Segment Start: GIVEN RECORDS

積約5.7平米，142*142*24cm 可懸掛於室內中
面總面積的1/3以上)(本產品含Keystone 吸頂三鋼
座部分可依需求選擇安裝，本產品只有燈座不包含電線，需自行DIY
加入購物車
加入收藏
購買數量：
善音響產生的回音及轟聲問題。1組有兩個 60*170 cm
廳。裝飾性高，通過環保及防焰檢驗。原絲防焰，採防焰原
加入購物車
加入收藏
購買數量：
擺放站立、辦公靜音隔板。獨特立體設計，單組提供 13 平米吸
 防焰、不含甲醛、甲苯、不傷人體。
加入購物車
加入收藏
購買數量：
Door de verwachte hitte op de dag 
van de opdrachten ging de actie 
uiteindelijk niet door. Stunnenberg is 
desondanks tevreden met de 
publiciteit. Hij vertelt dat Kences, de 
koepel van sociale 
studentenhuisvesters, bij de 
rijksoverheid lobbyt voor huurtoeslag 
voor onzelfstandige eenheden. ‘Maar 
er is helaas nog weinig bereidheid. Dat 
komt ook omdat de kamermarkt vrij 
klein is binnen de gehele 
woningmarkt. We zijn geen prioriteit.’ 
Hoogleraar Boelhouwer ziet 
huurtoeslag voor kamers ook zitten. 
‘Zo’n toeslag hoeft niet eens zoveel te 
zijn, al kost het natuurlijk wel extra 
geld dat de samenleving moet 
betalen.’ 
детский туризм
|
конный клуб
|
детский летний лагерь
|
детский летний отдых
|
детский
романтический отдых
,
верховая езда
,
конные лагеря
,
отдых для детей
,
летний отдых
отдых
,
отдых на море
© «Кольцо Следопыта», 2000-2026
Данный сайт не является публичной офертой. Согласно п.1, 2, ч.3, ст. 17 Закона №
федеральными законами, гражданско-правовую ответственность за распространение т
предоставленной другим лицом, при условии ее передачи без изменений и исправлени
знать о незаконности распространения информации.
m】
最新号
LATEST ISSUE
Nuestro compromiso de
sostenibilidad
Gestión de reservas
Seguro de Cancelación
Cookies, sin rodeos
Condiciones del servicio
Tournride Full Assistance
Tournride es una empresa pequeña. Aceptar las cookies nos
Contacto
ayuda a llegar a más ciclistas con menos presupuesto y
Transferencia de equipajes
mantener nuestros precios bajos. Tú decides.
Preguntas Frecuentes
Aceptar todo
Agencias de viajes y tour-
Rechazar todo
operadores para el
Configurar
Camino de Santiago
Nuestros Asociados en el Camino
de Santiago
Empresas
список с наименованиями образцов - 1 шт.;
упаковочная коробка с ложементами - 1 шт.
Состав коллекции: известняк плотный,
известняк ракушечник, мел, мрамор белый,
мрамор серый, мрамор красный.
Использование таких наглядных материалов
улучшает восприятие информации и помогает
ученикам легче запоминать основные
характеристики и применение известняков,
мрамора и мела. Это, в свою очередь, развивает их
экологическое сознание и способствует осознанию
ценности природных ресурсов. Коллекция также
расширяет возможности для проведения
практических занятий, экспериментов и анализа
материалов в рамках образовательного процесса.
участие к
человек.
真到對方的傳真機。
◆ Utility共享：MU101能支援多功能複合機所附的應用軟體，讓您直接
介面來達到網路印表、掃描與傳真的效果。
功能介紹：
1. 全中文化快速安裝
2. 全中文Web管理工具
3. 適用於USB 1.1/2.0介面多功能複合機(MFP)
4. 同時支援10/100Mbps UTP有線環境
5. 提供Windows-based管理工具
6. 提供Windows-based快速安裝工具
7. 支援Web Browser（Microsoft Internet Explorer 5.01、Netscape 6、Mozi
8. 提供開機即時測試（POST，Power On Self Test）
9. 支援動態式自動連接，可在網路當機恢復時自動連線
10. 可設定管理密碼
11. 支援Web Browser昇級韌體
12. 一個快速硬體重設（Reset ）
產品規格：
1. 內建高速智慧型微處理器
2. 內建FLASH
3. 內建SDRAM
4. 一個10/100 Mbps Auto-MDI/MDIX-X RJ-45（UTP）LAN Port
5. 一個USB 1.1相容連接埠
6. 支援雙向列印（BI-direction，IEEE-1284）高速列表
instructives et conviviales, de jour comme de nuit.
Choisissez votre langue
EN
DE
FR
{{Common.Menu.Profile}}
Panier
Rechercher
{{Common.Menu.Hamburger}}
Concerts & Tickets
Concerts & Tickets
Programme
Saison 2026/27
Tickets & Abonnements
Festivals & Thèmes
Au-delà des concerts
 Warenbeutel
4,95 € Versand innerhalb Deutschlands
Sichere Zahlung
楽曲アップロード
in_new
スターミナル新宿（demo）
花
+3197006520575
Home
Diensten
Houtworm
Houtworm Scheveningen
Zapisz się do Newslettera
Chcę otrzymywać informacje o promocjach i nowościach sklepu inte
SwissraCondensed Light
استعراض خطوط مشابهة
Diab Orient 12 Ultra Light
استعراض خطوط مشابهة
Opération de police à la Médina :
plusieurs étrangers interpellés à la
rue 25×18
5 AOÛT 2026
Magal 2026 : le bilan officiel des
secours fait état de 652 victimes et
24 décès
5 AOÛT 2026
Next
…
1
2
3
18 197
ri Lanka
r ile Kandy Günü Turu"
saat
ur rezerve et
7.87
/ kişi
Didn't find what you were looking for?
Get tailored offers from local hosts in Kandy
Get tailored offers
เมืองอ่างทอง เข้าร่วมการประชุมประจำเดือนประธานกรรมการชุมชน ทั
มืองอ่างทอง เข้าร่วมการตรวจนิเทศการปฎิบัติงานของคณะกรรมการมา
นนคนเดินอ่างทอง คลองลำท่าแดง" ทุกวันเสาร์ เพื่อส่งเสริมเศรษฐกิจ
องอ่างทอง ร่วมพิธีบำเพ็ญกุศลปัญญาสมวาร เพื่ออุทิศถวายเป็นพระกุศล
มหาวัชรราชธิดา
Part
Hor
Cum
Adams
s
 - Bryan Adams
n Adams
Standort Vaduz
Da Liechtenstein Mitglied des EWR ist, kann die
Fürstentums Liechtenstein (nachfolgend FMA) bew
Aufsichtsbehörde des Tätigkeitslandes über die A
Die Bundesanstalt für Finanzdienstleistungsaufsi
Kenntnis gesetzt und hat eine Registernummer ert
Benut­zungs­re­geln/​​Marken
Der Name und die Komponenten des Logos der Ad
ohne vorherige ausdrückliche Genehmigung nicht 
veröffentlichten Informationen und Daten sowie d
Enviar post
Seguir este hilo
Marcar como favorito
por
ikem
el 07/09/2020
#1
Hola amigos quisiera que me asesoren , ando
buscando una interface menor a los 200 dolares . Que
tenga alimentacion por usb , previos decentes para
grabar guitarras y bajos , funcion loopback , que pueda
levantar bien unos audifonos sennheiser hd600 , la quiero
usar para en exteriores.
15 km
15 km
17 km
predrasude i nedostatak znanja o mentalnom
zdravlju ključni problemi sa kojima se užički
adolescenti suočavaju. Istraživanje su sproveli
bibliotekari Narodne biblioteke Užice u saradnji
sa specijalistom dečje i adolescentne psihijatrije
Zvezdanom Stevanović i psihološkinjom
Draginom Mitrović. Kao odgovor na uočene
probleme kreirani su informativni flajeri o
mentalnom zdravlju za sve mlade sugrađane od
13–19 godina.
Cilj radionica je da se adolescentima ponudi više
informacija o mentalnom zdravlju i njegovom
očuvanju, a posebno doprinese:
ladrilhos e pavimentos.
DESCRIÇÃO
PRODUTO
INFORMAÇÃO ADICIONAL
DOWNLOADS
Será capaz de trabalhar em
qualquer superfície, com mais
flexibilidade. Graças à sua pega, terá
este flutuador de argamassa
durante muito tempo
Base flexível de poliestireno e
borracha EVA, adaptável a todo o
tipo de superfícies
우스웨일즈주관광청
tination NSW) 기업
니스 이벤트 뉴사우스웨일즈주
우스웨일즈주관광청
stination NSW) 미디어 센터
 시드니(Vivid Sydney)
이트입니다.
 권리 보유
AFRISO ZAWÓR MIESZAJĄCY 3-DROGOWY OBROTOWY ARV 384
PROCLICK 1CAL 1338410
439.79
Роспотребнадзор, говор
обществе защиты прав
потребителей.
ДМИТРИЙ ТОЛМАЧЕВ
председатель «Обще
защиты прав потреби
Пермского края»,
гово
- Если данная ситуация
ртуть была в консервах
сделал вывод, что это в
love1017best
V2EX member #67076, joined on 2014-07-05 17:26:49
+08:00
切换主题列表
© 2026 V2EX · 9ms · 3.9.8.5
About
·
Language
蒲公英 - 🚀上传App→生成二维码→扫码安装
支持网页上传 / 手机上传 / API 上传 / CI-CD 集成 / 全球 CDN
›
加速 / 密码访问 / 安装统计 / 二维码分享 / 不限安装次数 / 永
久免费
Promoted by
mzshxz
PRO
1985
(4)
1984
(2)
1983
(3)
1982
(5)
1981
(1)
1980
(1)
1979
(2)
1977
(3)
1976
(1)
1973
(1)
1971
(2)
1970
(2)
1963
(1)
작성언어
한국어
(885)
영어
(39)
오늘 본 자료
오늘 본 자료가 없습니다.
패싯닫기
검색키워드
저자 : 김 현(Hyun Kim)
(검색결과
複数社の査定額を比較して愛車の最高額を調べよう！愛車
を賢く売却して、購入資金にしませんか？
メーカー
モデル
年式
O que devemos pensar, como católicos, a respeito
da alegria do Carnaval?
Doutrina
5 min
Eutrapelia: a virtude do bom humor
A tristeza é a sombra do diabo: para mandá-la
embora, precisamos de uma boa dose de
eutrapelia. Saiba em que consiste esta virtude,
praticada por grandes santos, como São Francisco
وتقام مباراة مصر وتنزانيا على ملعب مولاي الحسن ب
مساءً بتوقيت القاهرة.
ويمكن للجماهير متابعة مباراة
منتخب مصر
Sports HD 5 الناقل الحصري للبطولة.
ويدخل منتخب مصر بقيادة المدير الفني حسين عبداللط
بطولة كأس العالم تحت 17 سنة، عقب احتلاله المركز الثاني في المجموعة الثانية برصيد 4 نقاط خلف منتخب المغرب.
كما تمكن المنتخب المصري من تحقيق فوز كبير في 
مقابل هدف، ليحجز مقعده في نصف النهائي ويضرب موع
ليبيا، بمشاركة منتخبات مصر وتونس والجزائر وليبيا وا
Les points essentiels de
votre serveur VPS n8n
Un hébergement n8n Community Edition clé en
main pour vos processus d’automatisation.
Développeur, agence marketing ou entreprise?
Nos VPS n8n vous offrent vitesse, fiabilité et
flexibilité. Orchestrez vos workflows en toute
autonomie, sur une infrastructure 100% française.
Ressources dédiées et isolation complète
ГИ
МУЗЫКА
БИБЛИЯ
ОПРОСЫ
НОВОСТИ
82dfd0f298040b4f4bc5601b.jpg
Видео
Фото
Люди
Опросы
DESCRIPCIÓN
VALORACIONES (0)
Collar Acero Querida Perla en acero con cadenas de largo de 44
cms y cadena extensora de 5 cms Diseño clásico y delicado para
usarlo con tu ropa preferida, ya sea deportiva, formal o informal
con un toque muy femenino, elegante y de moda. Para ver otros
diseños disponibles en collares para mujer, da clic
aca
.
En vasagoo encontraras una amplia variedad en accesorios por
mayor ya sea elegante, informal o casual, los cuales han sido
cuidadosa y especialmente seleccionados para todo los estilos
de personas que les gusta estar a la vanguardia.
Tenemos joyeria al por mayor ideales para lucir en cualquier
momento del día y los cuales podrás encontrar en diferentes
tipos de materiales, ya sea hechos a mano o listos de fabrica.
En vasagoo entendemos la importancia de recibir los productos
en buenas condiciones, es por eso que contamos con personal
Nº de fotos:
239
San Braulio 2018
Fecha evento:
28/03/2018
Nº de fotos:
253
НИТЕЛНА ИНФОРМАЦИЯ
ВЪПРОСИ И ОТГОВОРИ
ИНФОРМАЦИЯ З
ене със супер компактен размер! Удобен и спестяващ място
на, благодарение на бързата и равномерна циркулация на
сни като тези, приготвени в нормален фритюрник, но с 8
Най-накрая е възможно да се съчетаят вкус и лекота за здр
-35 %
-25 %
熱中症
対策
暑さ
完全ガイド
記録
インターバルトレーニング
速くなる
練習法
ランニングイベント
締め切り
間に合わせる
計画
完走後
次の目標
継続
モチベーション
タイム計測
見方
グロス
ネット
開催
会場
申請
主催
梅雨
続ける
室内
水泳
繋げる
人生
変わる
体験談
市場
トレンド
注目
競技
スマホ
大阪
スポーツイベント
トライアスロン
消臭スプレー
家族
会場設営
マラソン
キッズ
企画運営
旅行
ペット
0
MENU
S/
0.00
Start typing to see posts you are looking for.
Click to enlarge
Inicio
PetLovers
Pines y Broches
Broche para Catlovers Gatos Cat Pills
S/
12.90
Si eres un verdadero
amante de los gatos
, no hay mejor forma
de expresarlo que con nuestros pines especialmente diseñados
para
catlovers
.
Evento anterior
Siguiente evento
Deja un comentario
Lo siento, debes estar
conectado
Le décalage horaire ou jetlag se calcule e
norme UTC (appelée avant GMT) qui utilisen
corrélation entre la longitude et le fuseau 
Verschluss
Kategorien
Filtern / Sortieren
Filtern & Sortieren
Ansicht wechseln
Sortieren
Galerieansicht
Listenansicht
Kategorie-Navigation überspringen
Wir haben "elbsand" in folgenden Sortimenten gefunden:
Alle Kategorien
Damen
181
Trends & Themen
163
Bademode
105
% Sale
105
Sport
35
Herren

Segment End: GIVEN RECORDS

TASK DIRECTIONS: Every line above that holds the word "voor" needs to be copied.

TASK SOLUTION:
rijksoverheid lobbyt voor huurtoeslag 
voor onzelfstandige eenheden. ‘Maar 
huurtoeslag voor kamers ook zitten. 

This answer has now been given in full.